### Selected passage
# Buck Shoals camping



## delacroix (Sep 3, 2019)

If you've camped at Buck Shoals WMA for a hunt, I'd like to hear your experiences and opinions.


----------



## hunter44a (Sep 4, 2019)

Me too. My son got picked for the Nov 29-30 hunt. Would like to hear about others hunt experiences


----------



## delacroix (Sep 6, 2019)

Found some pics online that seem to show tent pads. I wonder if there is potable water somewhere...


----------



## bwarnock (Sep 9, 2019)

There is a house right down from the campsites with bathrooms and showers. On the Turkey hunt and learn, we could access the kitchen on the inside as well. The tent pads are located right next to the lake which is loaded with catfish. I will try to upload some pics.


----------



## bwarnock (Sep 9, 2019)

Lake house


----------



## ktc286 (Sep 12, 2019)

Been on several hunts with my son and we camped each time.  Unfortunately it rained EVERY time we hunted both during the deer and turkey hunts   Camping is on raised gravel pads.  There is a lantern hook at each and adjacent picnic tables.  It is primitive but nice.  There is a community firepit as well.  The bath house is nice with showers and bathrooms.  The staff is top notch!


----------



## tlee22 (Sep 13, 2019)

My son and I will be there for the 2nd deer hunt also.  We did the dove hunt there this year and it went ok.  I think the weather hurt us more than anything.  The staff there is really nice.  I hope he gets his first deer there.
######
### Study material
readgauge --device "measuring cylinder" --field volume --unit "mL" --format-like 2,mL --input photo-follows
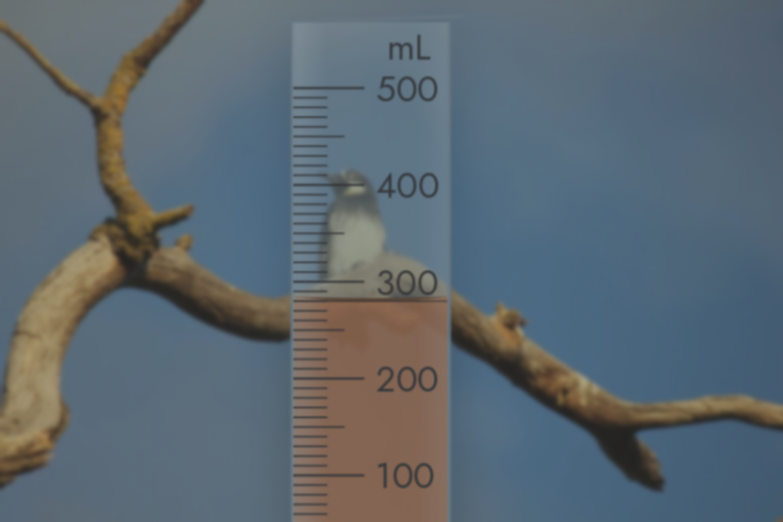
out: 280,mL
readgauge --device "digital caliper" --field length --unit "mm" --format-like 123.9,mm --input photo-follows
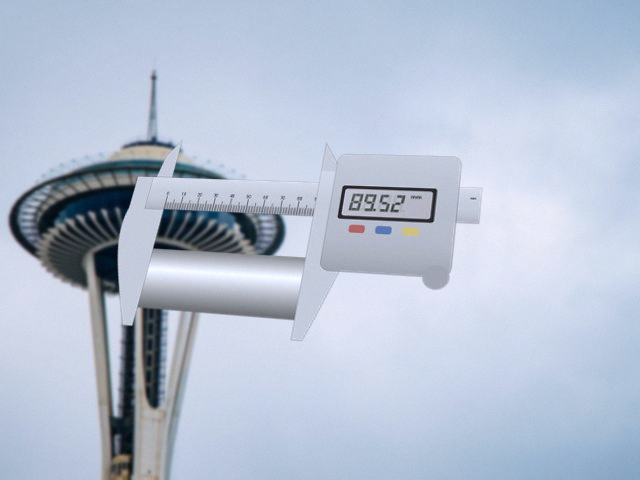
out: 89.52,mm
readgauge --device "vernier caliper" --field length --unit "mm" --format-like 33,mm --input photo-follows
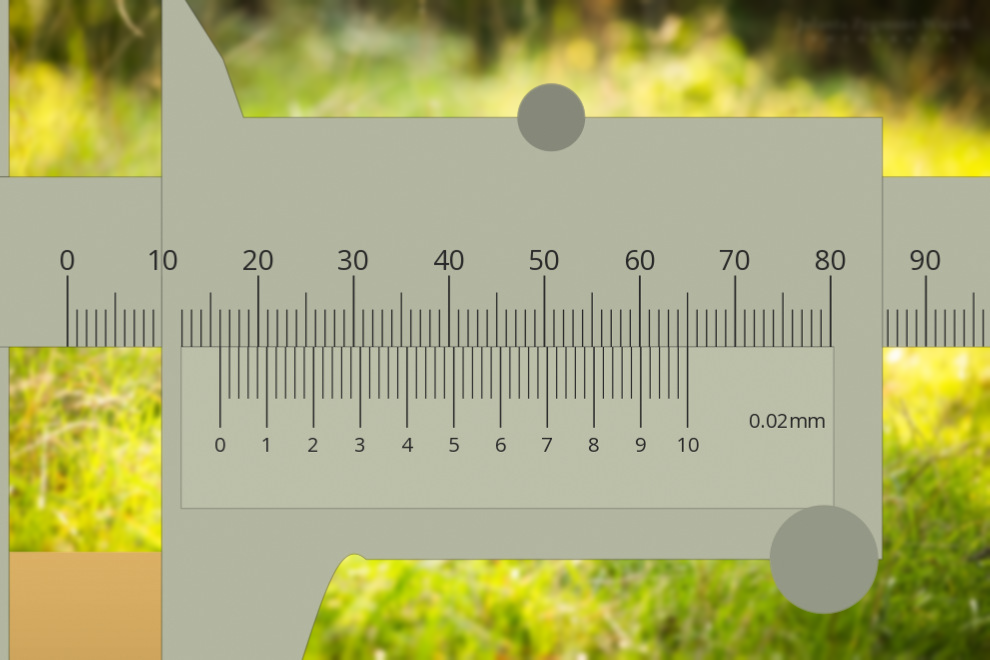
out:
######
__What you have to do__
Continue the Buck Shoals camping thread above by writing the next post after the last reply.

__Answer for this exercise__
----------



## NE GA Pappy (Sep 13, 2019)

ktc286 said:


> Been on several hunts with my son and we camped each time.  Unfortunately it rained EVERY time we hunted both during the deer and turkey hunts   Camping is on raised gravel pads.  There is a lantern hook at each and adjacent picnic tables.  It is primitive but nice.  There is a community firepit as well.  The bath house is nice with showers and bathrooms.  The staff is top notch!



would you please go hunting again?  

We need the rain.


----------



## delacroix (Sep 13, 2019)

Hate to say it but it almost always rains when we camp out.


----------



## Mk20rockeye (Sep 27, 2019)

My daughter had the 2nd youth hunt last year. We camped the night before the hunt there. it rained. the first day of the hunt it poured. flooded our tent out. luckily we were only an hour and some change from home. That being said, it is a nice little camping area. The DNR guys put out some fishing poles and bait for the kids to use during the day. no luck this year putting in for the hunt. good luck to your kids that will be there this year.


----------



## delacroix (Nov 9, 2019)

Well, y'all should have dry camping. We rented a cabin for the weekend.


----------



## delacroix (Nov 9, 2019)

Can y'all that have been, comment on the blinds? Dirt floor? Room for a couple of bag chairs and a propane heater? I'm trying to figure out what to provide for them to rest the gun off.


----------



## bowbuck (Nov 11, 2019)

delacroix said:


> Can y'all that have been, comment on the blinds? Dirt floor? Room for a couple of bag chairs and a propane heater? I'm trying to figure out what to provide for them to rest the gun off.[/
> 
> The blinds are redneck hunting company blinds. As in the $2500 ones.  They have plenty of room for a couple chairs.  Most have chairs already in them as well.   Its the nicest piece of state land you will ever hunt.  My oldest got his first shot at a deer there and my middle child killed his first deer a 5 pointer last year.  We didn't get drawn this season but hopefully will in the future.
> 
> Good luck it's a great place for the kids.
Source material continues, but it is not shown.